__Source records__:
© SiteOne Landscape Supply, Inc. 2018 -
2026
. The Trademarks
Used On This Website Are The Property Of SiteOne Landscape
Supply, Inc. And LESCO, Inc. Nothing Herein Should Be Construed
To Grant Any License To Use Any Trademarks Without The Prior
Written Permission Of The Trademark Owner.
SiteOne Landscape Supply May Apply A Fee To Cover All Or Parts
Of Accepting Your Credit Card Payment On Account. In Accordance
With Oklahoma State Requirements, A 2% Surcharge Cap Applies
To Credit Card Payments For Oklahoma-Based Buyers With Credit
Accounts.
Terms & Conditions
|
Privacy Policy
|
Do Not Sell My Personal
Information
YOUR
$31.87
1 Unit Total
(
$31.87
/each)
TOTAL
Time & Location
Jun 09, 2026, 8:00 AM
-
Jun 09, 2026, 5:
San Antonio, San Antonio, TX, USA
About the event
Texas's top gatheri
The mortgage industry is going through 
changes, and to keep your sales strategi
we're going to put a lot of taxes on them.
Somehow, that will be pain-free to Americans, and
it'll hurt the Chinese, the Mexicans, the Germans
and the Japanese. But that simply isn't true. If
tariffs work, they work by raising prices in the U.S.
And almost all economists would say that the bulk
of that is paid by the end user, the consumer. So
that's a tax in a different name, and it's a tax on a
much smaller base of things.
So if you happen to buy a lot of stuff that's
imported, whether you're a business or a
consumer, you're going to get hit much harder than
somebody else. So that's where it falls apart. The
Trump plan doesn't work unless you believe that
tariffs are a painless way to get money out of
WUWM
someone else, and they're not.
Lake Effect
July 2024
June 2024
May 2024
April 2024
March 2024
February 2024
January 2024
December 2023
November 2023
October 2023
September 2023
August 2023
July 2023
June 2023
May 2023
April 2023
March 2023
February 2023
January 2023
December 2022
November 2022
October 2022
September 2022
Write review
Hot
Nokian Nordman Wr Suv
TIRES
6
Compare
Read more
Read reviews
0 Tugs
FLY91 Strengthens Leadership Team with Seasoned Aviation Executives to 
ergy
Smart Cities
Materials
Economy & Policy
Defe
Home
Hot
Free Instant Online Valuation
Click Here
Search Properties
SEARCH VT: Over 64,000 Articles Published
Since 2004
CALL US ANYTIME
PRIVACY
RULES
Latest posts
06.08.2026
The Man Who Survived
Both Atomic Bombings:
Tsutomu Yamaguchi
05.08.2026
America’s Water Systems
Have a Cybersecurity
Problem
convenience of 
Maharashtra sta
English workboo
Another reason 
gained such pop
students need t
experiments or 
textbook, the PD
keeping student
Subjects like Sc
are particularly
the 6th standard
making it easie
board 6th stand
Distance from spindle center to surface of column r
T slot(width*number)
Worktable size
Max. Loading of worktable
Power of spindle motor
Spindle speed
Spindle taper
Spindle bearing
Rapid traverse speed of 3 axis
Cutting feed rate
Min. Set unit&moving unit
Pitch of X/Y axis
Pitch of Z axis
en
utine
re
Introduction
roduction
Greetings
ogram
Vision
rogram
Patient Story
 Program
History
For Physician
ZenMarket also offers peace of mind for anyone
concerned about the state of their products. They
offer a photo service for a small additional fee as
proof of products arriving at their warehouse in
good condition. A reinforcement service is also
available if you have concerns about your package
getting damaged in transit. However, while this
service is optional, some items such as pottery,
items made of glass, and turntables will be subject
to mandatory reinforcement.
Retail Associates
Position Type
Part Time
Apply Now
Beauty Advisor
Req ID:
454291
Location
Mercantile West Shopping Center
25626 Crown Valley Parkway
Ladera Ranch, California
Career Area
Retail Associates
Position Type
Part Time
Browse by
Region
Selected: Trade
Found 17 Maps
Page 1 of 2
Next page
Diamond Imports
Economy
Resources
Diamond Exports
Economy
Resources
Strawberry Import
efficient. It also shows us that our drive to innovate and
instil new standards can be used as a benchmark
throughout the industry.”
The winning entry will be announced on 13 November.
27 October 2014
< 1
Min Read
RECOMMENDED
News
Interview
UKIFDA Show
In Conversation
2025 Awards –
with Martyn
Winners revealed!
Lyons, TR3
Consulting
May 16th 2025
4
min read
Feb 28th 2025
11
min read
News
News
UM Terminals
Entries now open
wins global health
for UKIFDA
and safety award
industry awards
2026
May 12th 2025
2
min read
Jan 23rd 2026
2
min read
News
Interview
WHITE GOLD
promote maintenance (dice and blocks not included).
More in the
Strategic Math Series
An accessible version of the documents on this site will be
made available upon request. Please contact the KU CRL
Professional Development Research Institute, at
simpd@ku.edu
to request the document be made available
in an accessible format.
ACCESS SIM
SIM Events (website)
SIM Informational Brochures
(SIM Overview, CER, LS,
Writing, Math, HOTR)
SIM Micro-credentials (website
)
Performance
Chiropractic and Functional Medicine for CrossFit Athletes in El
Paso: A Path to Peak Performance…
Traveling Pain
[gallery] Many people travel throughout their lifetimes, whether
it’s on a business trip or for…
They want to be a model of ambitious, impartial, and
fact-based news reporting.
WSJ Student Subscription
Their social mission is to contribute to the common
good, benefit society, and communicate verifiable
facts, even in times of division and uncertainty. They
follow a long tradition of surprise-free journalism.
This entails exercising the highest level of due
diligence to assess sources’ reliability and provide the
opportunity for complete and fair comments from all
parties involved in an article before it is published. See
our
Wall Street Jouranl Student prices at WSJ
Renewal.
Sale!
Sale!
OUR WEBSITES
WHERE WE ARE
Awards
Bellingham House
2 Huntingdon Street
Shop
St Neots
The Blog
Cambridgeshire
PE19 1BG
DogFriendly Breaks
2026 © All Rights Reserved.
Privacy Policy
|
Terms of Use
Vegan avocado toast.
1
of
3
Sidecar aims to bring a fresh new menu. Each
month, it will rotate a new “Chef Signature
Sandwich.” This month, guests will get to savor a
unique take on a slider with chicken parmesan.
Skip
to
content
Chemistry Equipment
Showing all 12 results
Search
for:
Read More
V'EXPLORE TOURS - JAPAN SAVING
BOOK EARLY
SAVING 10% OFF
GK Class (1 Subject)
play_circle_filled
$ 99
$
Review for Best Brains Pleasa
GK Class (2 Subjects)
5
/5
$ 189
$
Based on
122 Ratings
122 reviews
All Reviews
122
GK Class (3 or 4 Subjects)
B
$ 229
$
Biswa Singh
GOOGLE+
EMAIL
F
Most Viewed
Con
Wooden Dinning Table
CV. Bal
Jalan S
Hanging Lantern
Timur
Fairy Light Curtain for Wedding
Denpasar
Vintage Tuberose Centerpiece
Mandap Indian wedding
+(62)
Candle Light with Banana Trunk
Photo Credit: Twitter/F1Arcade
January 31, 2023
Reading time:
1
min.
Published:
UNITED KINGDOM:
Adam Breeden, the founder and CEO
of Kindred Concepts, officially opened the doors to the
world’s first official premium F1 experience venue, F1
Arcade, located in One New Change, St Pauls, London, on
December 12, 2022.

__DIRECTIVE__: From the data above, reproduce word for word the lines running from the line with "2025 Awards –" to the line with "in an accessible format.", ends included.

__SOLUTION FOR THIS PROBLEM__:
2025 Awards –
with Martyn
Winners revealed!
Lyons, TR3
Consulting
May 16th 2025
4
min read
Feb 28th 2025
11
min read
News
News
UM Terminals
Entries now open
wins global health
for UKIFDA
and safety award
industry awards
2026
May 12th 2025
2
min read
Jan 23rd 2026
2
min read
News
Interview
WHITE GOLD
promote maintenance (dice and blocks not included).
More in the
Strategic Math Series
An accessible version of the documents on this site will be
made available upon request. Please contact the KU CRL
Professional Development Research Institute, at
simpd@ku.edu
to request the document be made available
in an accessible format.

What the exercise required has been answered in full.